Servicetechniker im Außendienst

Servicetechniker im Außendienst warten, reparieren und installieren Maschinen und Anlagen direkt beim Kunden. Sie arbeiten nach außen, betreuen bestehende Kunden technisch und verkaufen dabei Ersatzteile, Wartungsverträge und Nachrüstungen.

36 offene Stellen zu diesem Beruf im aktuellen Bestand.

Gehalt

Was man als Servicetechniker im Außendienst verdient

Monats- und Jahresbrutto nach Erfahrungsstufe, bundesweit
Erfahrung Von Median Bis Jahresbrutto Verhältnis
Berufseinstieg 2.900 € 3.300 € 3.800 € 39.600 €
Mit Berufserfahrung 3.400 € 4.000 € 4.700 € 48.000 €
Mit langjähriger Erfahrung 4.000 € 4.700 € 5.800 € 56.400 €

Der feste Anteil liegt in diesem Beruf üblicherweise bei 90 bis 100 Prozent; verkaufsbezogene Provisionen auf Ersatzteile oder Serviceverträge machen selten mehr als ein Zehntel aus. Entscheidend sind stattdessen Tarifbindung, oft nach den Tarifverträgen der Metall- und Elektroindustrie oder des Kfz-Gewerbes, sowie Zuschläge für Rufbereitschaft, Reisezeit und Auslandsmontage, die das tatsächliche Monatseinkommen deutlich über den Grundlohn heben können.
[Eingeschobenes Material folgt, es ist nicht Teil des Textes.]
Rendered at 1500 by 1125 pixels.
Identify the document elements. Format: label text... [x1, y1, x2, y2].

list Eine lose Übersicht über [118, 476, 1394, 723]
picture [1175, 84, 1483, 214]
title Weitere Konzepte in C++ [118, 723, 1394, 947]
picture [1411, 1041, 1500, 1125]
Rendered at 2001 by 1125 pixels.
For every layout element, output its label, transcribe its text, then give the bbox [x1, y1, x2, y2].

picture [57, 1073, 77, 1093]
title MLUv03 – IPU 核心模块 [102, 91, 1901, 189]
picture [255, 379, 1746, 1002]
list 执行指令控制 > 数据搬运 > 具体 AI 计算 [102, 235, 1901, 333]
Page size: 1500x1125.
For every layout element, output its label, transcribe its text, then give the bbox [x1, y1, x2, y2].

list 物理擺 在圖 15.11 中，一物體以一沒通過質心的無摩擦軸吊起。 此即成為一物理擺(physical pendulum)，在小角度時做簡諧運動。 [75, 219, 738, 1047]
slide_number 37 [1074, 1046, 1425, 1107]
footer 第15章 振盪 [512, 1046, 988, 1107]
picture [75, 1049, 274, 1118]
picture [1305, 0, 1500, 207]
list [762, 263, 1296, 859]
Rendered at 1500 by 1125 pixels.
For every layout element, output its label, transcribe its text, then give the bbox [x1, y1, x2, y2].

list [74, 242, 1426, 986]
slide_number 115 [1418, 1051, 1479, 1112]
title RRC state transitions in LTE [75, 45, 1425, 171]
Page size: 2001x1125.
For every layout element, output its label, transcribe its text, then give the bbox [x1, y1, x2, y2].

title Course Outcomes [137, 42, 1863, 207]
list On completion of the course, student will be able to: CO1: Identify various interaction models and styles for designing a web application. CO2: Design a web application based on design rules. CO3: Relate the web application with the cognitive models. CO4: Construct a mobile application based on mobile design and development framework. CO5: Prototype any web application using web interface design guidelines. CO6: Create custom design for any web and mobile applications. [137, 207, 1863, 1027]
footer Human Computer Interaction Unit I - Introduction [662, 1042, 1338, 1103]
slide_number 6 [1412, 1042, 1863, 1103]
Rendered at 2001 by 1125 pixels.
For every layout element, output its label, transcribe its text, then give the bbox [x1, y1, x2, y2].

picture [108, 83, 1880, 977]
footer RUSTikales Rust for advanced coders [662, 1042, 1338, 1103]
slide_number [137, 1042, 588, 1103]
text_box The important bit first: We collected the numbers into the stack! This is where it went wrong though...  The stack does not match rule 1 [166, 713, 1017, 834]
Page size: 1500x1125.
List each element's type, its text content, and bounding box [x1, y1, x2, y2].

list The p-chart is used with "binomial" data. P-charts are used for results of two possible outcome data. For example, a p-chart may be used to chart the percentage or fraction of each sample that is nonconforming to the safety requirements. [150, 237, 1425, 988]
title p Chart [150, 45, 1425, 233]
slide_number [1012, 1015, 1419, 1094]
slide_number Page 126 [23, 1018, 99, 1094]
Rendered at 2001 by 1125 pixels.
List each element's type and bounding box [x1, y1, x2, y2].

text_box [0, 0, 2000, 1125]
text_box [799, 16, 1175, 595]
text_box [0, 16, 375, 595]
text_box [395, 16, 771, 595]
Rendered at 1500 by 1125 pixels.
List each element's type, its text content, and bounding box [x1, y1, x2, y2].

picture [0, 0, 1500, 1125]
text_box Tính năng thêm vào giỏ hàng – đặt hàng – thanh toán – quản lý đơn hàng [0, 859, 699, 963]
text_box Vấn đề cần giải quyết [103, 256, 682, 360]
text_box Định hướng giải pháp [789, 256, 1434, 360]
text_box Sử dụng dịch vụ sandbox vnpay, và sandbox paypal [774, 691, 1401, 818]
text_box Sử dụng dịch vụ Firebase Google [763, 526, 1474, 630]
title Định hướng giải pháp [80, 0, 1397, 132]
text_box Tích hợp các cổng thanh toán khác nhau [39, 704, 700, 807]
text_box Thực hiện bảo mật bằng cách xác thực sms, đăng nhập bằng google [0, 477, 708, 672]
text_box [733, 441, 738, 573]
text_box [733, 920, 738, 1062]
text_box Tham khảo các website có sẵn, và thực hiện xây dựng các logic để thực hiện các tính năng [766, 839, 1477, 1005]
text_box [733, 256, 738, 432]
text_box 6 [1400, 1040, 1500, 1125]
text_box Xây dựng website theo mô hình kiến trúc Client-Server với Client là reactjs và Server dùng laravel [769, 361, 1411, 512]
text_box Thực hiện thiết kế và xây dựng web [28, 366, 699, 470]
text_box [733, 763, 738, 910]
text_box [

Die Werte sind Orientierungswerte und keine amtliche Statistik. Sie sind aus öffentlich verfügbaren Erhebungen, Tarifwerken und Stellenanzeigen abgeleitet und auf volle Euro gerundet. Im Einzelfall entscheiden Betrieb, Tarifbindung, Region, Qualifikation und Verhandlung – die Abweichung nach oben wie nach unten kann erheblich sein.

Das Jahresbrutto ist das 12-fache des Monatswertes. Urlaubs- und Weihnachtsgeld sind nicht enthalten, weil sie sich von Branche zu Branche unterscheiden.

Gehalt nach Bundesland

Das Berufsbild

Was macht ein Servicetechniker im Außendienst?

Der Arbeitstag beginnt meist im Servicefahrzeug. Servicetechniker im Außendienst fahren zu Kunden, um Maschinen, Anlagen oder Geräte in Betrieb zu nehmen, zu warten, Störungen zu suchen und zu beheben. Das Einsatzgebiet umfasst je nach Produkt einen Umkreis von 100 Kilometern oder ein halbes Bundesland, bei Spezialtechnik auch das gesamte Bundesgebiet und angrenzende Länder.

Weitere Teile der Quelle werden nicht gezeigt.